Le ministre de l’Intérieur Manuel Valls s’est montré inflexible vendredi face à la grogne croissante des sans-papiers qui demandent à être régularisés, et aux critiques des défenseurs des étrangers qui le pressent de changer de cap.
« Nous n’allons pas régulariser 50, 100, 200 ou 300 dossiers parce qu’il y a une action des associations », a-t-il déclaré à l’AFP. « Il y a des règles, elles doivent s’appliquer. »
« Je lance un appel à la responsabilité, y compris sur l’action des associations », a-t-il insisté, alors que des sans-papiers, dont certains en grève de la faim depuis 71 jours, investissaient la mairie de Lille.
Une trentaine de sans-papiers occupaient de leur côté la Bourse du travail de Boulogne-Billancourt (Hauts-de-Seine). D’autres s’étaient installés quelques heures mercredi dans l’église de Saint-Denis (Seine-Saint-Denis), après des mouvements similaires à Paris à la nonciature, au siège du PS, dans un centre des impôts…
Si Manuel Valls a exclu de céder à ces pressions, il a promis que les dossiers seraient examinés quand les situations des sans-papiers entrent dans les critères fixés dans une circulaire le 28 novembre (5 ans de présence sur le territoire, des enfants scolarisés depuis trois ans, un travail effectif, etc.).

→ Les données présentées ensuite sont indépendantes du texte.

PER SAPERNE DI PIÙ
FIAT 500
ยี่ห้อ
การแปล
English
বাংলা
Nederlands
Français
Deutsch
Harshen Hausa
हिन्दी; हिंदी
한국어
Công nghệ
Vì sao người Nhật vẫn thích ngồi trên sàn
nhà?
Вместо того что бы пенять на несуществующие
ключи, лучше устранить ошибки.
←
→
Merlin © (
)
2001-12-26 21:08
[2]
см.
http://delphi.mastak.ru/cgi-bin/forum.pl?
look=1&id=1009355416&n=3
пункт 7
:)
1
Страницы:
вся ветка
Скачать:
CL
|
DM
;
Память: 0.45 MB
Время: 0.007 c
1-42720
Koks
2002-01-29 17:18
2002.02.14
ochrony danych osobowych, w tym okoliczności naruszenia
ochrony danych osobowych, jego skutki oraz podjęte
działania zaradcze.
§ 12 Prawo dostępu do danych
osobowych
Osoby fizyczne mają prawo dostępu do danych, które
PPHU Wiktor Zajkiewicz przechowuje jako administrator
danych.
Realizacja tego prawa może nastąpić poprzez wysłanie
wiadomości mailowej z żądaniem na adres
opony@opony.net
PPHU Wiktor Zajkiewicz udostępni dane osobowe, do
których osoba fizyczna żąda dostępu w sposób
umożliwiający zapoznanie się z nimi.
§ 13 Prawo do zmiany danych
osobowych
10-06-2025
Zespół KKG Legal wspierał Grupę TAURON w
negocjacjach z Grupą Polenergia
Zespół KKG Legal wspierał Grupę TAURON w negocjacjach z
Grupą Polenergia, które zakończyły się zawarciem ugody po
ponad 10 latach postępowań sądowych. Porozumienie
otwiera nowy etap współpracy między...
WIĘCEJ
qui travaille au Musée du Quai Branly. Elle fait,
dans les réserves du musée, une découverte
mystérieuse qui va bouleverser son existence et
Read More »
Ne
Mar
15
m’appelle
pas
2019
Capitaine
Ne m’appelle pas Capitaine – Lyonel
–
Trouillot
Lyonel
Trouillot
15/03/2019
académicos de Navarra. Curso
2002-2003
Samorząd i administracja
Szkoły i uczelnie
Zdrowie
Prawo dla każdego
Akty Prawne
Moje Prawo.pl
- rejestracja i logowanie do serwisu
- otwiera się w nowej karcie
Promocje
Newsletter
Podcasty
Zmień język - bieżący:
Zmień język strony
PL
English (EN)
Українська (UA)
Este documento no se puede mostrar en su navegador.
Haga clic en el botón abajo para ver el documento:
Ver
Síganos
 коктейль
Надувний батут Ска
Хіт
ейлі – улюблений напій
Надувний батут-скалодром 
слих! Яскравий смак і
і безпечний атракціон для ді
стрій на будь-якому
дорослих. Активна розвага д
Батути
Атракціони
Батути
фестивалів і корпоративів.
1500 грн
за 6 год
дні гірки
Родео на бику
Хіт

Cette circulaire a semé la discorde entre Manuel Valls et les défenseurs des étrangers, qui avaient fondé de grands espoirs sur l’arrivée de la gauche au pouvoir.

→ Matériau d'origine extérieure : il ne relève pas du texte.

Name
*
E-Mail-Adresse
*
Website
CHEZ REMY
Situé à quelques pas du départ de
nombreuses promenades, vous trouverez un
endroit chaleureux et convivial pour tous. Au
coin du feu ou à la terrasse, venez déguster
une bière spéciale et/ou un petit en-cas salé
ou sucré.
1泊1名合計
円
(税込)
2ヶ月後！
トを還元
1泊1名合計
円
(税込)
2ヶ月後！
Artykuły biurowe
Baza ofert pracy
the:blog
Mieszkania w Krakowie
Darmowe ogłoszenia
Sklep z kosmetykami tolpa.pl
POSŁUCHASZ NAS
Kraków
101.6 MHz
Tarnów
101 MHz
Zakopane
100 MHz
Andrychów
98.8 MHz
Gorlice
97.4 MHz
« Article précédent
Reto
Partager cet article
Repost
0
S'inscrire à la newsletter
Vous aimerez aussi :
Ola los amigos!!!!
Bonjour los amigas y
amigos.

Malgré quelques « améliorations », « la logique des critères pour obtenir un titre de séjour reste restrictive », a estimé vendredi le président de la Ligue des droits de l’Homme (LDH), Pierre Tartakowsky, en demandant une « nouvelle orientation de la politique gouvernementale vis-à-vis des étrangers ».
« M. Valls, une circulaire ne suffit pas, c’est la loi qu’il faut changer », ont renchéri un collectif rassemblant notamment la Cimade, la CGT Paris, le Mrap ou encore RESF, qui plaide pour une « véritable rupture avec la politique antérieure ».
« Grande frilosité »
Sans tarder, le ministre leur a opposé une fin de non-recevoir. « Les associations, dont je peux comprendre l’engagement, veulent une régularisation massive. Avec ce gouvernement, elle n’aura pas lieu », a redit Manuel Valls.
La circulaire ne devrait pas permettre plus de 30.000 régularisations par an, soit un niveau équivalent à celui des dernières années.
Un autre chiffre hérisse les défenseurs des étrangers: celui des éloignements forcés. Le ministère de l’Intérieur a estimé qu’un nouveau record avait été franchi en 2012 avec environ 35.000 expulsions, selon un bilan provisoire.
« Nous sommes dans la continuité de la politique menée par le ministre de l’Intérieur précédant Claude Guéant », en concluait cette semaine le président du Groupe d’information et de soutien des immigrés (Gisti), Stéphane Maugendre, dans la lettre hebdomadaire Témoignage Chrétien.
Pour Manuel Valls, « la comparaison est absurde sur le fond et sur la forme ».
Et le ministre d’énumérer les réformes saluées par les mêmes militants: l’abrogation du délit de solidarité en cas d’assistance à un sans-papiers, la suppression de la circulaire Guéant qui compliquait le maintien sur le territoire des diplômés étrangers, les alternatives au placement en rétention pour les familles avec enfants, la relance des naturalisations…
« Dans l’ensemble, il y a effectivement eu des progrès sur le plan des symboles: on n’utilise plus la politique migratoire pour capter les voix du Front national », a estimé la spécialiste de l’immigration Catherine Withol de Wenden, chargée de recherche au CNRS.
Mais, pour elle, « dans la pratique, on reste encore dans une très grande frilosité, peut-être pour éviter de paraître trop généreux dans un contexte hostile aux étrangers ».